── Texto fuente

El duro testimonio de una víctima de crímenes sexuales en la dictadura

El testimonio de Silvia Labayru forma parte del nuevo libro de la periodista y escritora Leila Guerriero, “La llamada”.

Argentina25 de mayo de 2024

Silvia Labayru pide prudencia con las palabras. A lo largo de los más de 40 años en los que contó una y otra vez su historia —en los juicios, en la prensa, entre los suyos–, fue encontrando cómo nombrar lo que vivió, cómo limpiarse de interpretaciones erradas y así también entender.

Silvia Labayru

Labayru es una sobreviviente del centro clandestino de detención de la Escuela Mecánica de la Armada (ESMA) durante la última dictadura militar en Argentina (1976-1983). Su denuncia y posterior testimonio judicial apuntaló el primer juicio que terminó en una condena contra dos marinos por delitos sexuales, en 2021. Antes de eso, las violaciones se encuadraban como parte de las torturas y tormentos que sufrían las prisioneras.

────

• [Actividad a]:
Seleccione cada línea del listado en la que aparezca la palabra "Which".
El listado no guarda relación alguna con el texto sobre el testimonio de Silvia Labayru.

── Información extraída

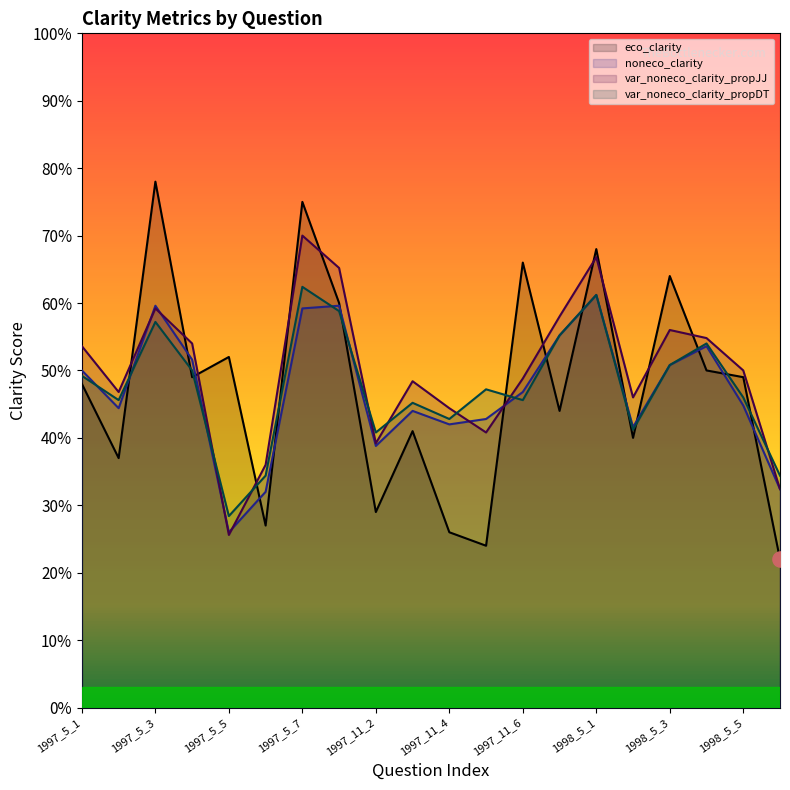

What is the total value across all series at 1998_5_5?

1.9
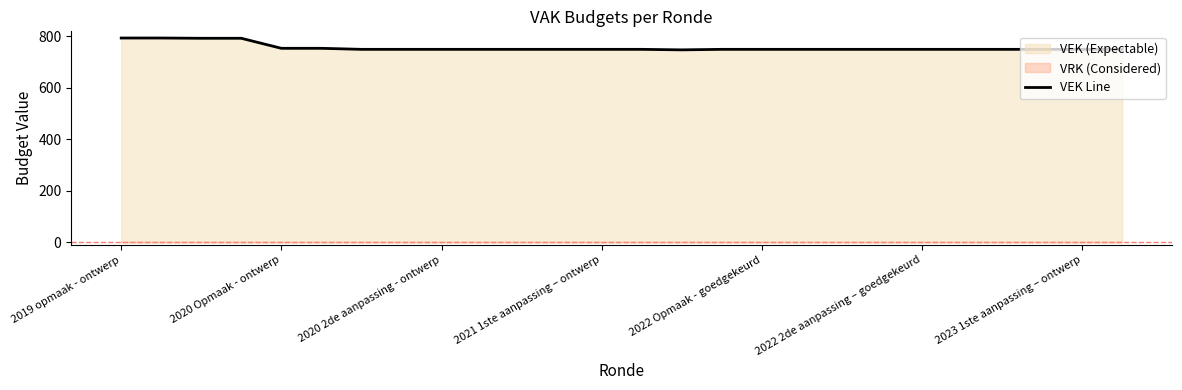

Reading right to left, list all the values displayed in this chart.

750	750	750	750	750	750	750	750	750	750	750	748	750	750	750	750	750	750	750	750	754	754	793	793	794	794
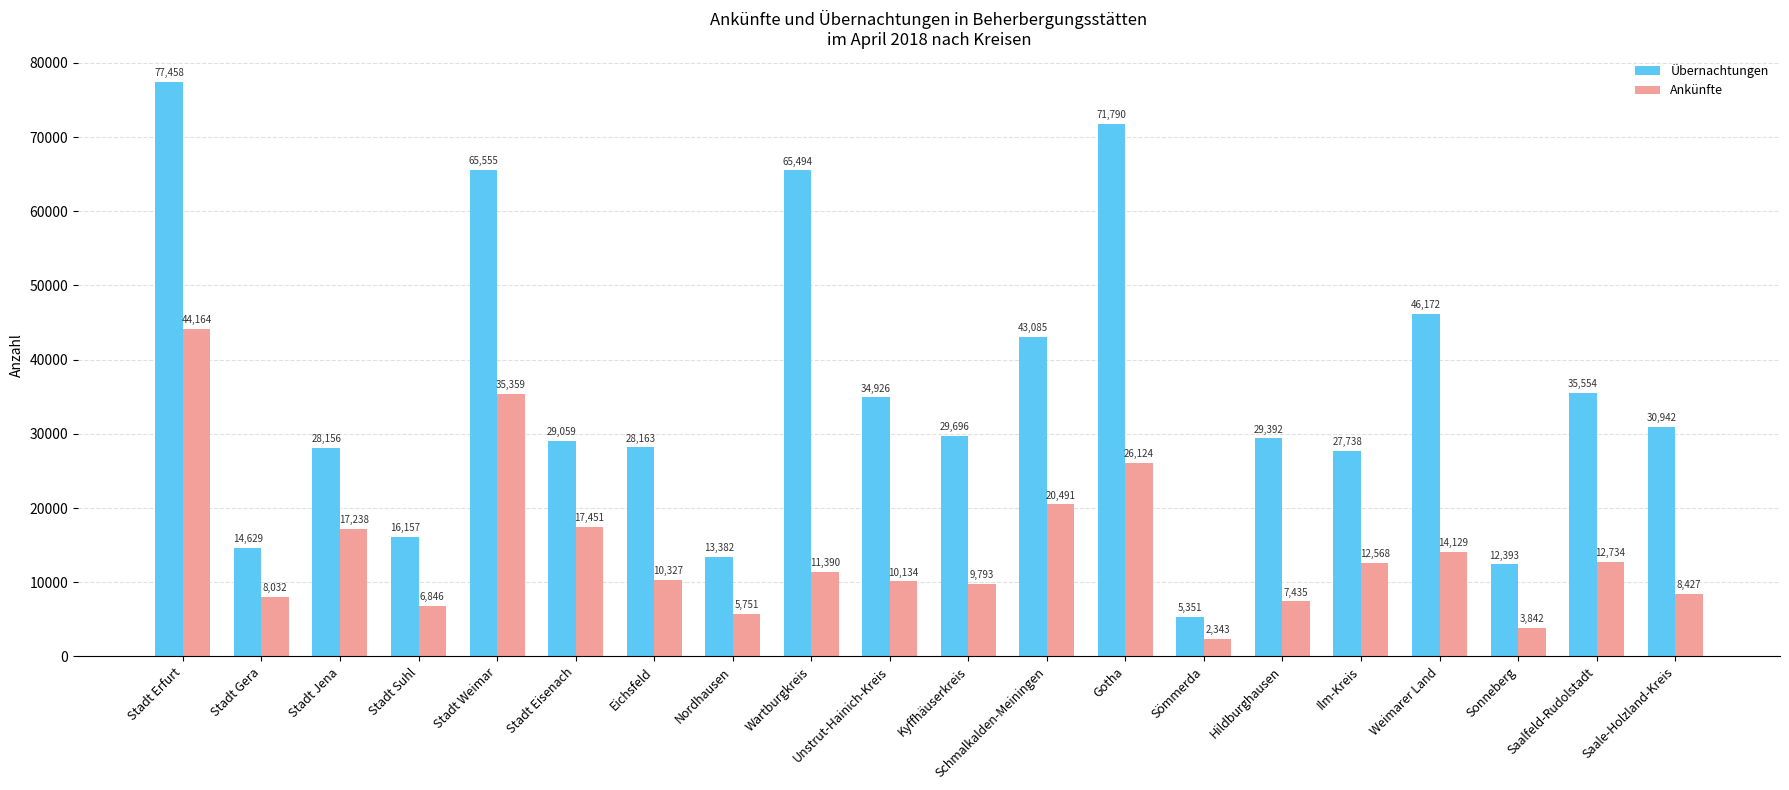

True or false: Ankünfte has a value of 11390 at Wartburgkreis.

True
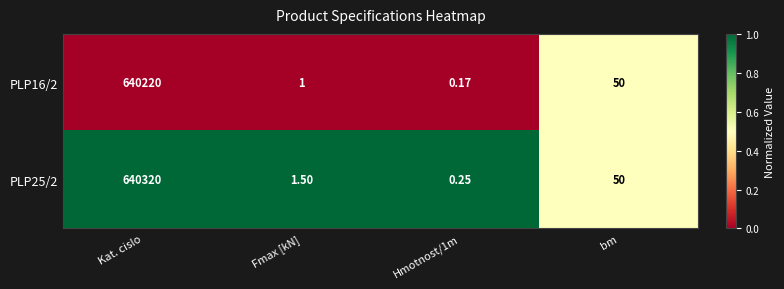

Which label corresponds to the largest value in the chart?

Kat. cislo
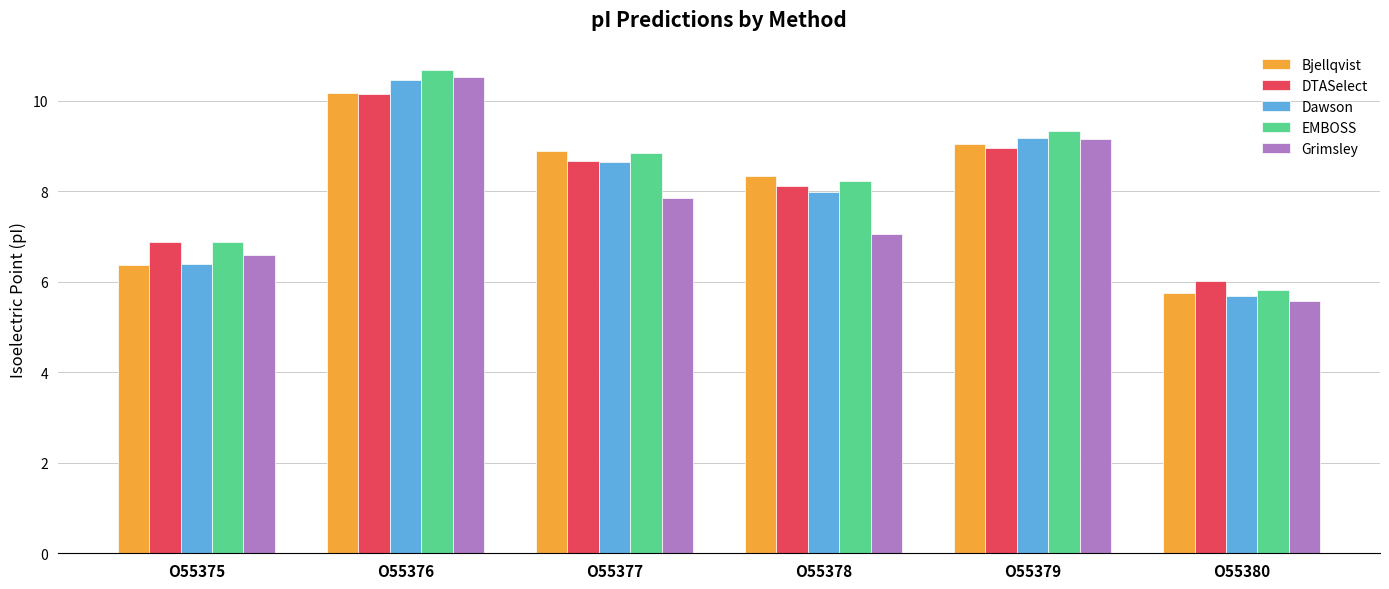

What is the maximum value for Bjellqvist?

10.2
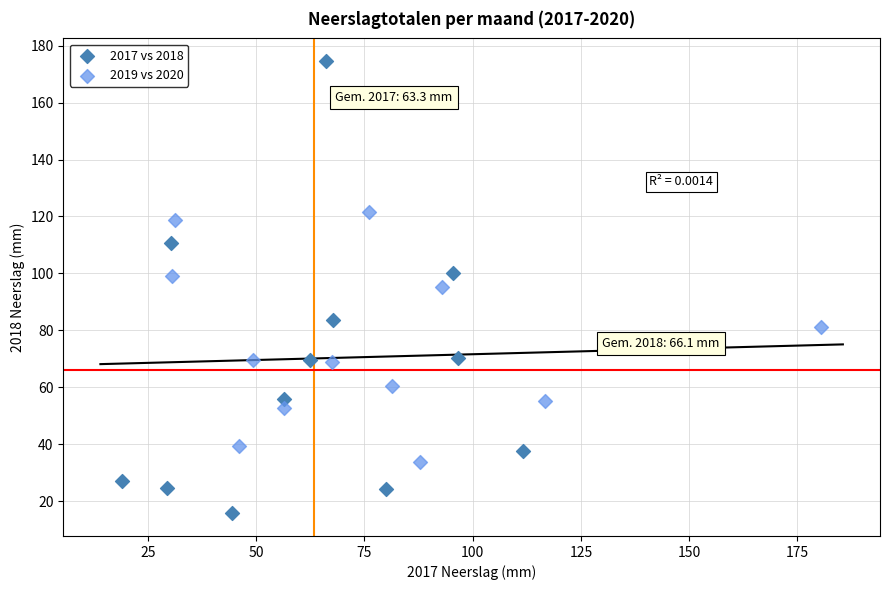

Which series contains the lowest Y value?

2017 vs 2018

────

• [Actividad b]:
Prosiga el texto sobre el testimonio de Silvia Labayru a partir de su última oración.

• [Respuesta a]:
Which label corresponds to the largest value in the chart?
Which series contains the lowest Y value?

• [Respuesta b]:
El fallo, en el que se sentenció a 24 y 20 años a Jorge "El Tigre" Acosta y a Alberto González, respectivamente, por los delitos de violación y abuso deshonesto —al primero— y violaciones reiteradas —al segundo— marcó un hito. Ambos ya cumplían prisión perpetua por crímenes de lesa humanidad.

El testimonio de Labayru forma parte del nuevo libro de la periodista y escritora Leila Guerriero, “La llamada”, publicado a comienzos de 2024 por el sello Anagrama. A lo largo de sus páginas, la cronista argentina reconstruye la historia de esta mujer que sobrevivió al horror y cómo fue que una comunicación telefónica le salvó la vida.

Ahora, sentada en el comedor de su departamento en Palermo, un barrio de la ciudad de Buenos Aires, Labayru dice a CNN que sintió la necesidad de denunciar los abusos con nombre y apellido.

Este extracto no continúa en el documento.